# Dri deed back



## chexchy (Jul 4, 2016)

Hello all,
I sent an email to lossmitigation@dri.com.  They replied that they are doing title search for up to 45 days.  Now it is more 45 days and my next mf is up but they haven't got back my deed.  Is there anything I can do.  I don't wanna pay anymore mf if I can't use it.
Thanks


----------



## TUGBrian (Jul 4, 2016)

id certainly contact them again and ask about your deedback status.


----------



## tstraveler2 (Jul 9, 2016)

I sent an email yesterday, and received a quick response by email saying someone would call within 2 business days.  Is this typical?  Also, if this process is successful, will it likely take 6-9 months?


----------



## Bill4728 (Jul 9, 2016)

tstraveler2 said:


> I sent an email yesterday, and received a quick response by email saying someone would call within 2 business days.  Is this typical?
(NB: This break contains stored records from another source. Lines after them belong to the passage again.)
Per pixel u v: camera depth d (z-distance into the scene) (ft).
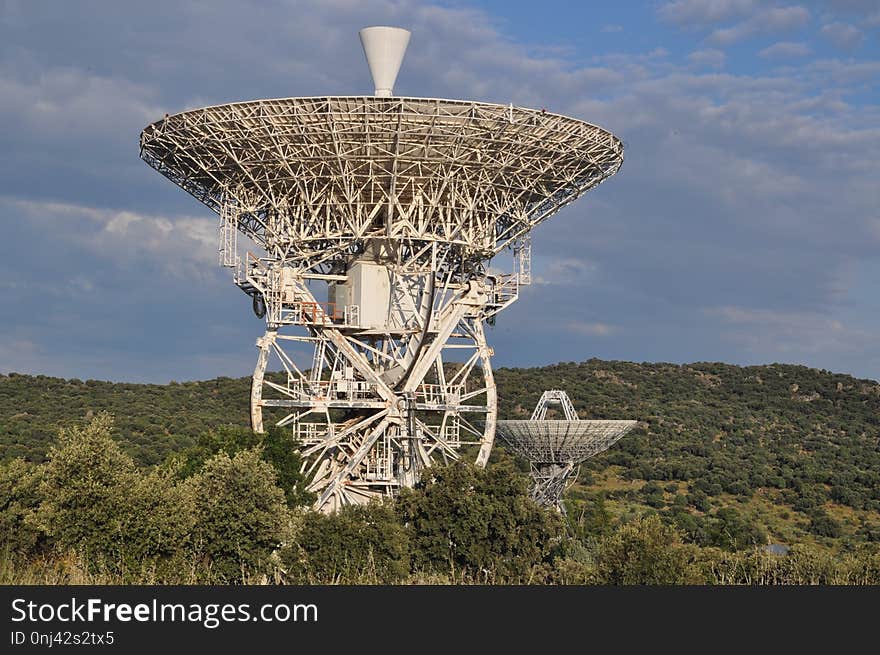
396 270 197.77
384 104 179.73
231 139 186.60
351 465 192.85
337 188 193.06
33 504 147.13
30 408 414.21
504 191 198.18
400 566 148.36
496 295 207.00
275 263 197.88
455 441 209.26
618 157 205.87
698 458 420.36
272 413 415.85
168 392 470.39
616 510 336.70
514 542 166.50
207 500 143.64
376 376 196.54
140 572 132.87
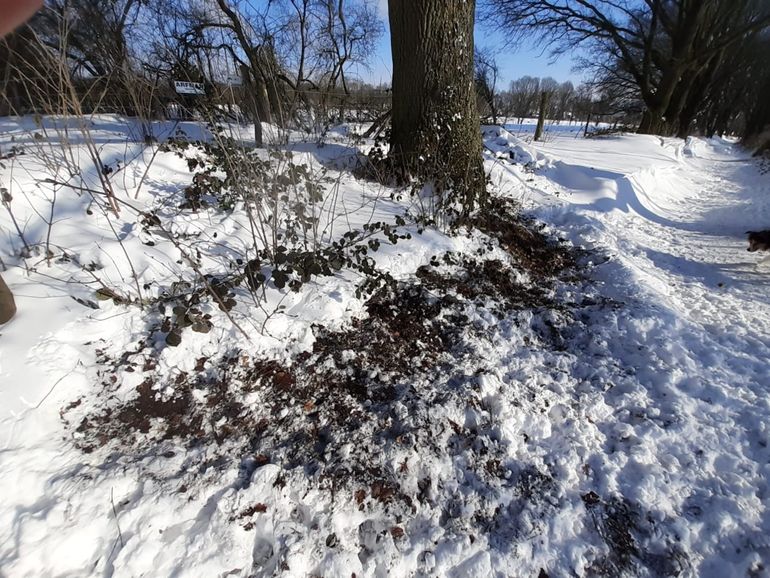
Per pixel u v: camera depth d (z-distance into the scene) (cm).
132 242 263
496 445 204
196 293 229
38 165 309
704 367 258
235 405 207
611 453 204
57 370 190
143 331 224
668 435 209
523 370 254
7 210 262
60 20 266
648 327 293
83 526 150
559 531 169
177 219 305
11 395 174
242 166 312
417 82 438
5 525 146
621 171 761
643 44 1739
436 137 445
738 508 175
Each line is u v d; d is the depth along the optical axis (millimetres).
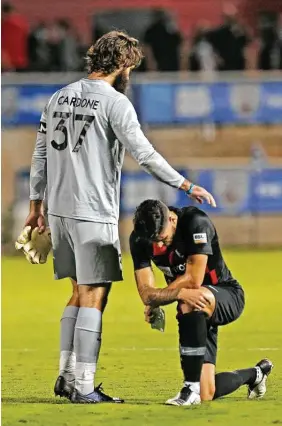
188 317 22094
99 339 23031
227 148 71688
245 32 73062
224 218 67875
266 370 23922
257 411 21891
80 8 79312
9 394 24562
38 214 24156
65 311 23594
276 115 69750
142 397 24094
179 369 28531
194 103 69375
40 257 24281
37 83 68250
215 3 80875
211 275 22812
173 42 72000
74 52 72312
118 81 23375
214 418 21078
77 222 22750
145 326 38031
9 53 71812
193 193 22516
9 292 49062
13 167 68188
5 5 72188
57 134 22953
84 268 22812
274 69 73000
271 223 68375
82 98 22844
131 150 22469
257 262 59531
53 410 22062
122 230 65875
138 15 78750
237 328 37281
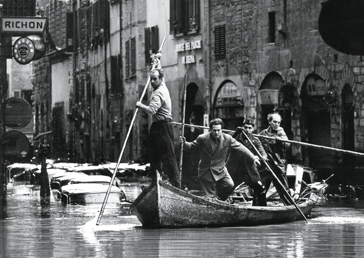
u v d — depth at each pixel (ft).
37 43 120.78
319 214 77.15
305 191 82.79
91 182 107.65
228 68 175.94
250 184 69.00
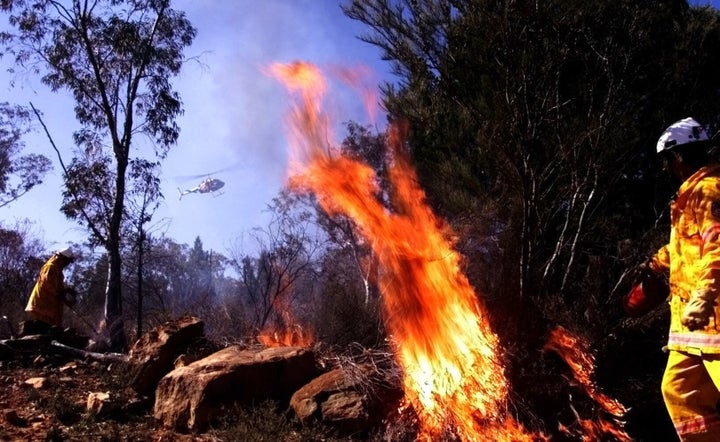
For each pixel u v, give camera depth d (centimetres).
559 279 694
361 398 498
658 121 716
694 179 311
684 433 305
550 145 635
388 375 536
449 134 736
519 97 612
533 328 602
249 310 1076
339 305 788
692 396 306
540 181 622
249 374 521
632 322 596
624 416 567
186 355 586
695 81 733
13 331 1122
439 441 493
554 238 729
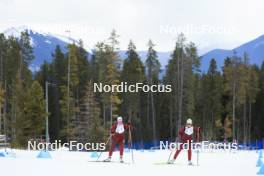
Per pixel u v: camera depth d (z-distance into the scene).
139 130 81.38
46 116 61.47
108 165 22.62
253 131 96.50
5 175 17.33
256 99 97.62
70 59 76.00
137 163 25.50
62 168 20.22
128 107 81.50
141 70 84.69
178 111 84.81
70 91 74.94
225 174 20.16
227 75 90.62
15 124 65.75
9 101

Yes that is what normally happens

In about 2 weeks or so you'll receive paperwork that needs to be signed and notarized then send the paperwork and a check back to them.  


> Also, if this process is successful, will it likely take 6-9 months?



For most people the wait after you send the paperwork is about 2-3 weeks BUT as you saw some people have a much longer wait but I'm unsure why most wait 2-3 weeks and other's longer.

PS just reread your question  NO people normally do not call you ever.  DRI just sends the paperwork in a couple weeks


----------



## tstraveler2 (Jul 9, 2016)

Thank you.  
That could be a problem, since I have reservations in Sept.  I have US Collection points.


----------